Out of Thailand's bloody political turmoil that ended in mid-May, an art exhibit has emerged called "Imagine Peace."
Eighty artists have contributed works that include a rendition of the anti-government protesters' rubber tire barricade which sealed off parts of central Bangkok for weeks to express "the desire for peace and reconciliation," said curator Apinan Poshyananda.
The curator sounded calls for contributions to the international art world and received pieces from critically acclaimed friends Marina Abramovic and the late Louise Bourgeois, who sent two sculptures of clasped hands shortly before her death May 31.
Reconciliation is the latest catchword in Thai politics today, as the government tries to heal a nation fractured by the worst political violence in nearly two decades. The 10 weeks of protests left 89 people dead, about 1,400 injured and brought the capital's luxury shopping district to a standstill.
The upheaval also inspired an outpouring of creativity.
"I painted every day during the protest to document my feelings," said artist Kamin Lertchaiprasert, who described the crisis as the period "when Bangkok ceased to move."
The protests ended May 19 when the army moved in at dawn to clear the streets, triggering a full day of clashes and dozens of arson attacks before peace was restored a tenuous calm that most believe will not last.
The Red Shirt protesters were demanding the resignation of Prime Minister Abhisit Vejjajiva. Many were poor, rural supporters of the deposed fugitive former leader Thaksin Shinawatra, but their calls for more equality in Thailand struck a chord with a wide swath of society who say politicians can no longer ignore the need to address disparities and deep discontent.
"Peace will only happen when we kill greed and anger," said Kamin. To make his point he took an iconic image from May 19 the burning of Bangkok's massive CentralWorld shopping mall and painted a skull around the smoke.
The exhibit at the Bangkok Art and Culture Center, which runs through Aug. 22, is located just a block from the protest zone in central Bangkok, an area that protesters turned into a makeshift campsite enclosed by a barricade of stacked rubber tires and bamboo spears.
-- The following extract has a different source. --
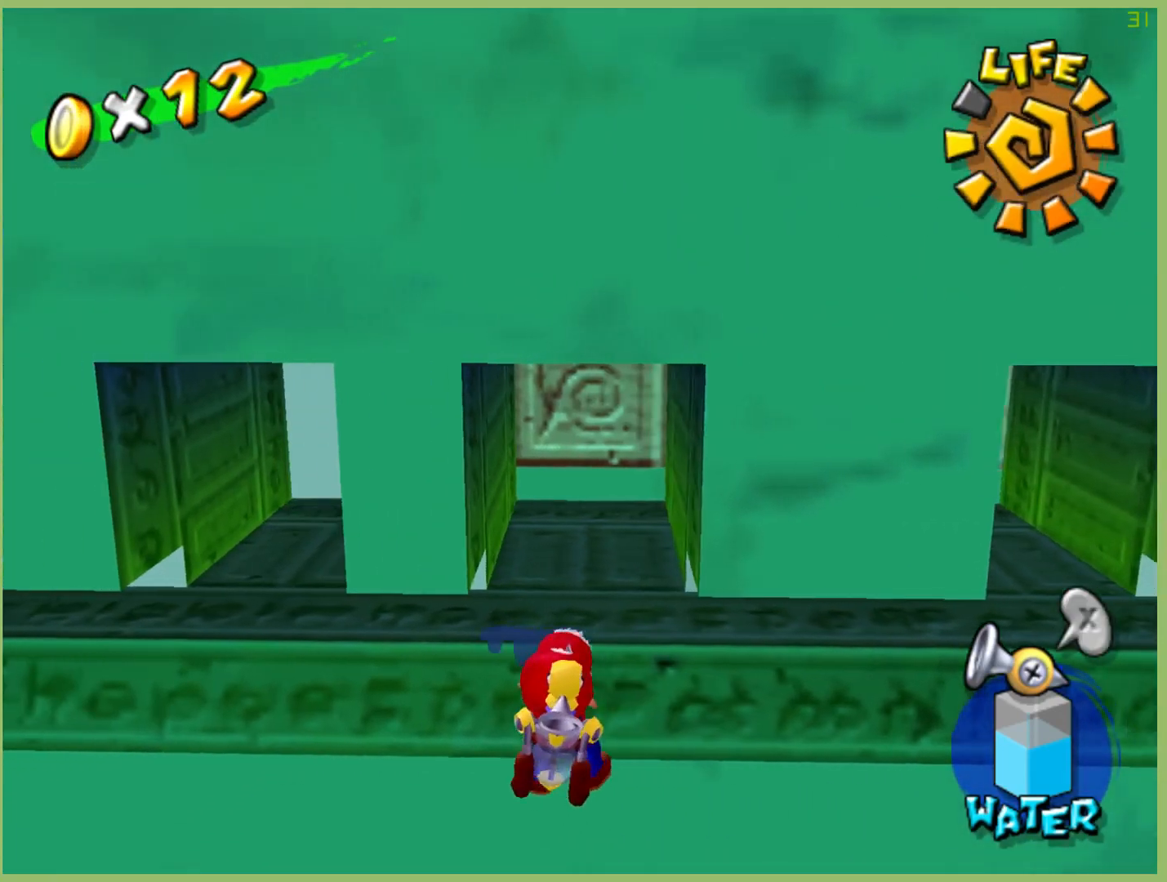
{"dt_ms": 500, "buttons": [], "left_stick": "left", "right_stick": "center", "events": []}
One artist rebuilt a portion of the tire barricade but instead of rudimentary spears used prickly cactus plants, which are meant to represent "living organisms" that bring the barricade to life and make it more approachable, said Rirkrit Tiravanija, one of Thailand's best known contemporary artists who guest curated a section devoted to young artists.
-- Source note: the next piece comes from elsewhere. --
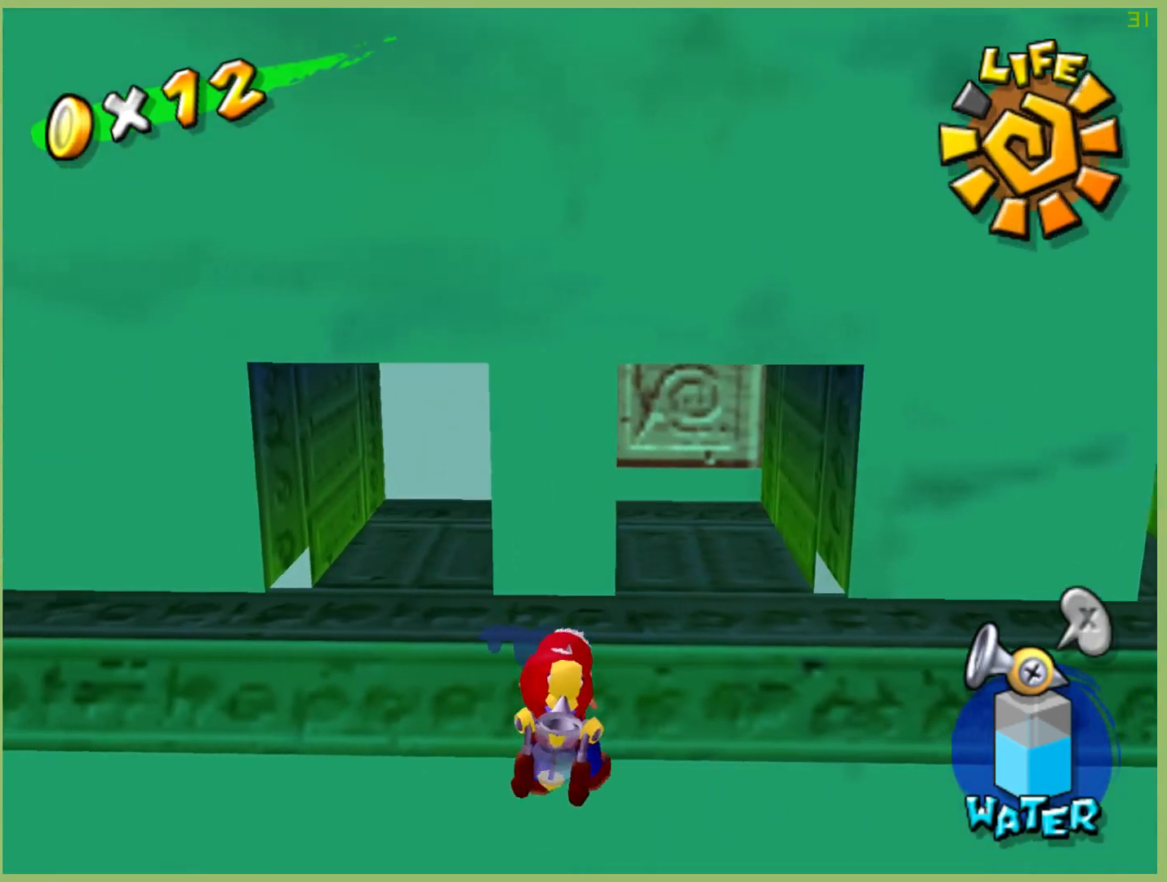
{"dt_ms": 500, "buttons": [], "left_stick": "left", "right_stick": "center", "events": []}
Performance artist Marina Abramovic, who recently wrapped up a retrospective in New York at the Museum of Modern Art, donated a photograph of herself crying with the caption: "The spirit in any condition does not burn."
The Culture Ministry, which funded the exhibit, hopes it will contribute to a larger discussion about how Thailand can move past its political troubles, which most believe are on hold but not resolved.
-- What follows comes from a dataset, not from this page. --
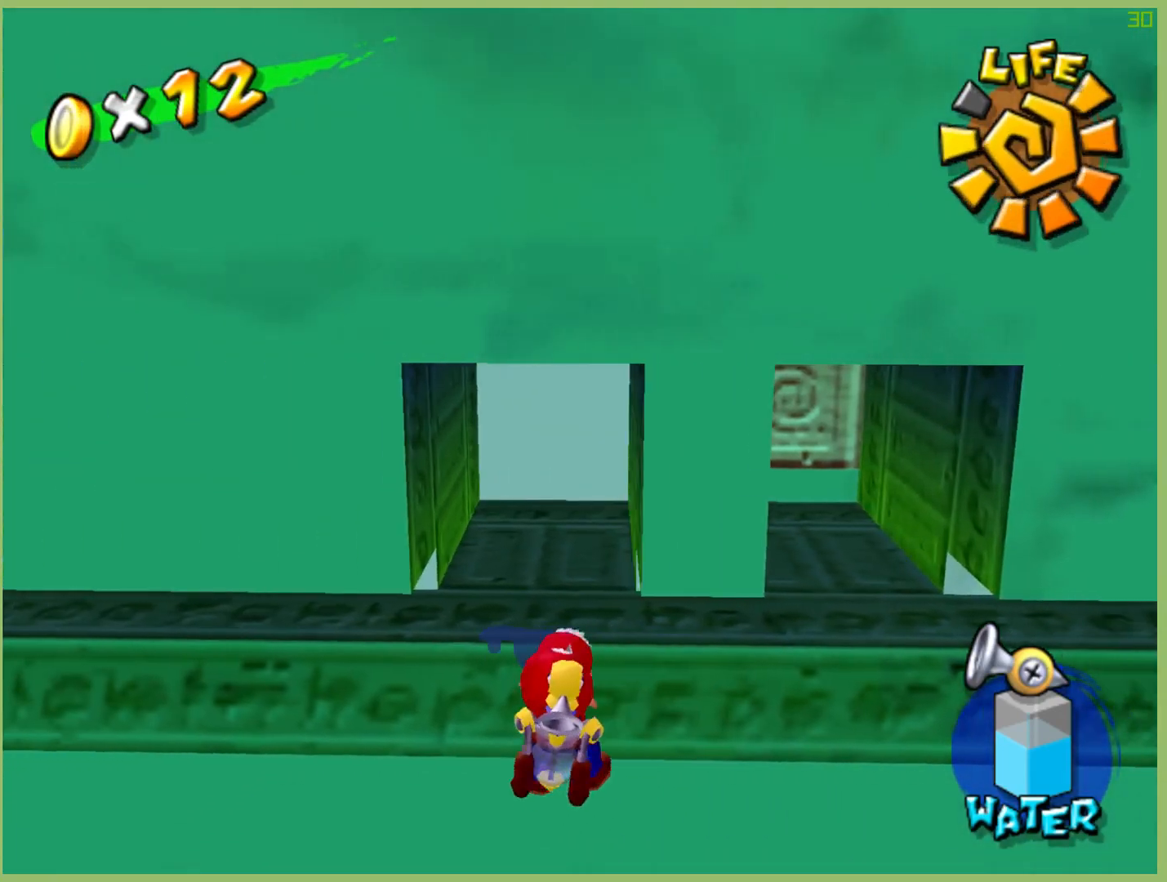
{"dt_ms": 1000, "buttons": [], "left_stick": "left", "right_stick": "down", "events": [[500, "right_stick", "right"], [933, "right_stick", "down"]]}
"We need to heal the wounds of the nation, rebuild it and rescue our country's image abroad," Culture Minister Nipit Intarasombut said at the exhibit's recent opening, which attracted a Who's Who of the Thai art scene. "This can be done through art."
The exhibit was cobbled together in three weeks. Organizers say they hope to rotate in new installations if more artists want to contribute and even expand onto the streets outside the gallery that were part of the protest zone.
Artist Chatchaval Khonkajee who contributed the severed Thai flag said he intentionally left it zipped half way up.
"It's up to us all Thais to zip it back up," he said. "We need to be united and whole again."